The board of directors would be called the Supreme Nine.

The president would be called the Snark of the Universe.

The chaplain would be called the Bojum.

The secretary would be called the Scrivenoter.

The sergeant at arms would be called the Gurdon.

The other board members would be the Senior Hoo-Hoo, Junior Hoo-Hoo, Custocacian, Arcanoper and Jabberwock.

“Some of these names were derived from Lewis Carroll’s ‘Hunting of the Snark,’ which one of the founders had recently read,” Rachel Bridges writes in the Encyclopedia of Arkansas History & Culture. “The name Hoo-Hoo also had a unique origin. In Kansas City about a month before the founding of the order, Johnson had used the term hoo-hoo to refer to an unusual tuft of hair on the head of Charles McCarer, who became the first Snark of the Universe and was given membership number one.”

The mascot would be a black cat with its tail curved in the number nine.

Membership originally was limited to 9,999 people.

That number later was changed to 99,999.

Meetings were to be held on the ninth day of the ninth month at nine minutes after the ninth hour.

Annual dues were $9.99.

The initiation fee was 99 cents.

The first chapter outside of the United States began in Canada in 1924. Soon, there were chapters all over the world.

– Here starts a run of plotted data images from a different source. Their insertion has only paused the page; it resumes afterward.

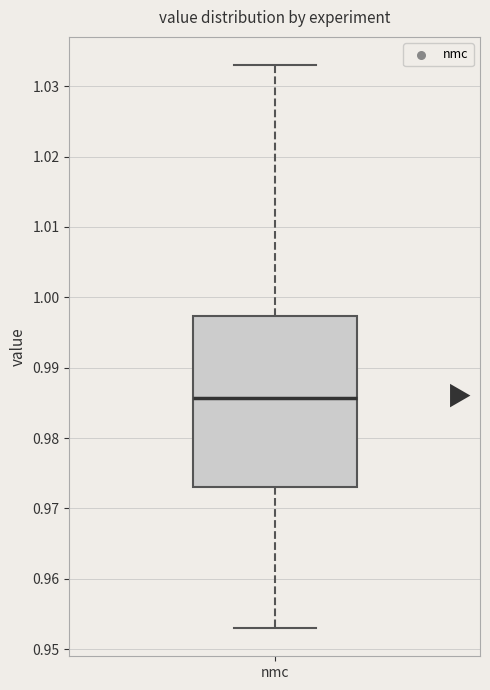

Where does the median line of the box for nmc sit on the y-axis? The values are not printed on the chart, so give them approximately, as read against the axis.

0.986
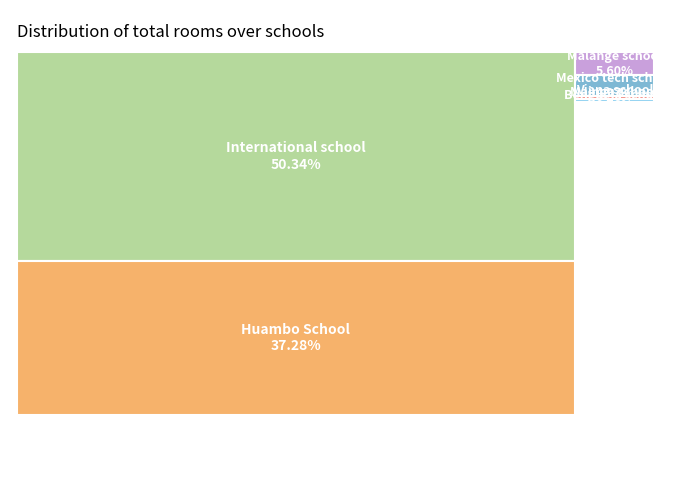

What is the change in value from Mainga school to International school?

+3846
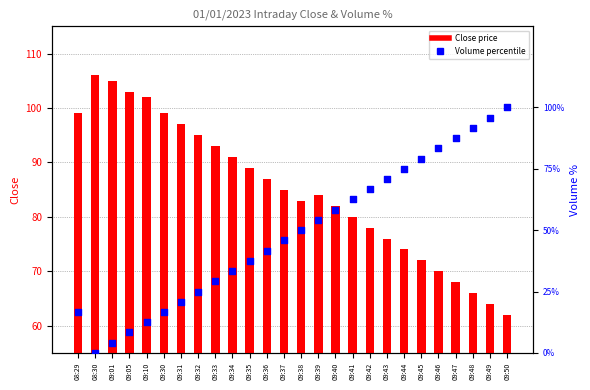

Which series has the largest total across all categories?

Close price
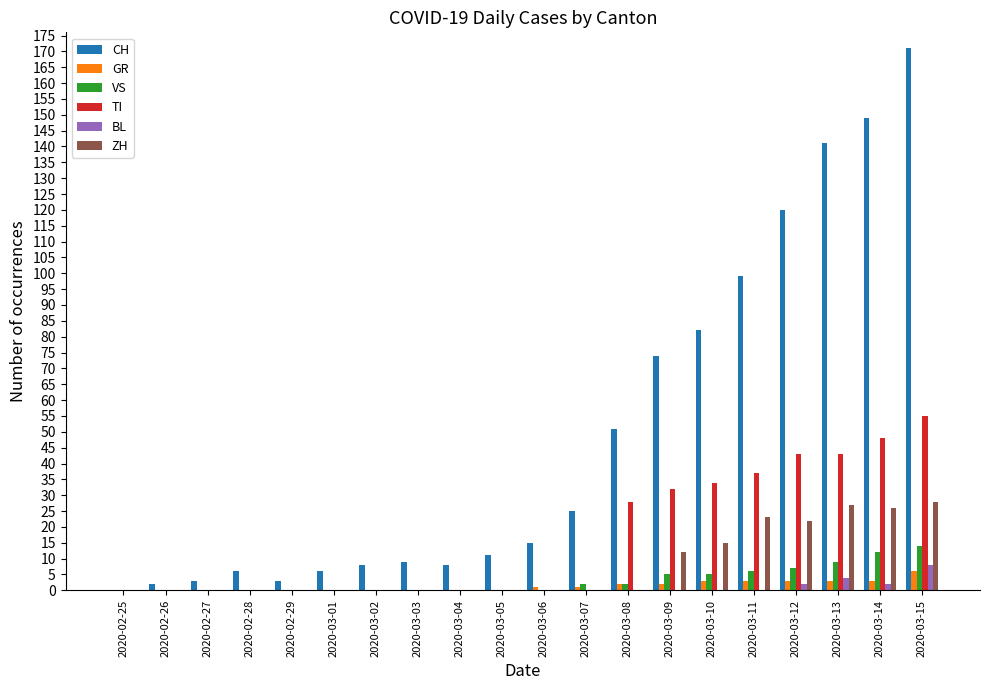

Which category has the highest value in the CH series?

2020-03-15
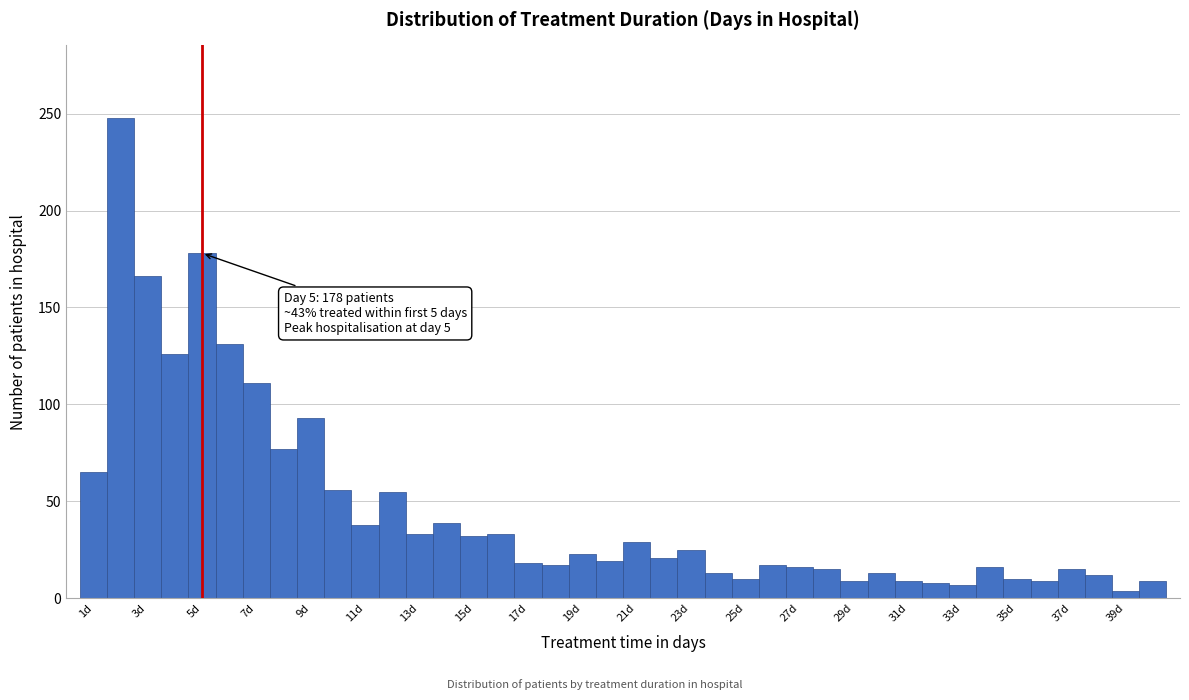

Over which range of the x-axis is the bar tallest?

1.5 to 2.5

“Though the Hoo-Hoo experienced a slump from 1929-38, when membership dropped to around 700, the order recovered and membership began to rise again,” Bridges writes. “Two U.S. presidents have had membership in Hoo-Hoo. Theodore Roosevelt was given the reserved membership number 999 for his work promoting the importance of forests. Warren G. Harding was member number 14,945.”

Bridges describes the Hoo-Hoo monument in Gurdon this way: “Several elements make up the present-day monument. The base of the monument is an ashlar-faced barre granite stone measuring 116 inches high, 107 inches wide and 44 inches deep. The second element of the monument — and that which makes it of historic significance — is a bronze plaque sculpted by noted artist George J. Zolnay. This plaque was completed in 1909, at which time it was affixed to a building then occupying the site of the Hotel Hall. When this building was demolished in 1927, the Zolnay plaque was moved to its present location, affixed to the granite base and rededicated. Zolnay sculpted the plaque with Egyptian Revival reliefs and engravings. The pediment is illustrated with the image of a two-headed bird.

“The second horizontal level of the monument contains a relief of the Hotel Hall. The third level contains an inscription recounting the founding of Hoo-Hoo. The names of all Hoo-Hoo presidents are engraved on the opposite side of the base and on two small granite monuments at each side. The monument was added to the National Register of Historic Places on Sept. 2, 1999.”

Like other towns in the southern part of the state, Gurdon has struggled in recent decades. Its population fell from 2,707 in the 1980 census to 2,212 in the 2010 census.

Good news came in October 2014 when Georgia-Pacific announced that it would invest $37 million at its nearby lumber mill to expand the production capacity by 60 percent.

The huge investment being made by Sun Paper in Clark County will help even more.

It was time to leave Gurdon and continue to the southwest toward Prescott.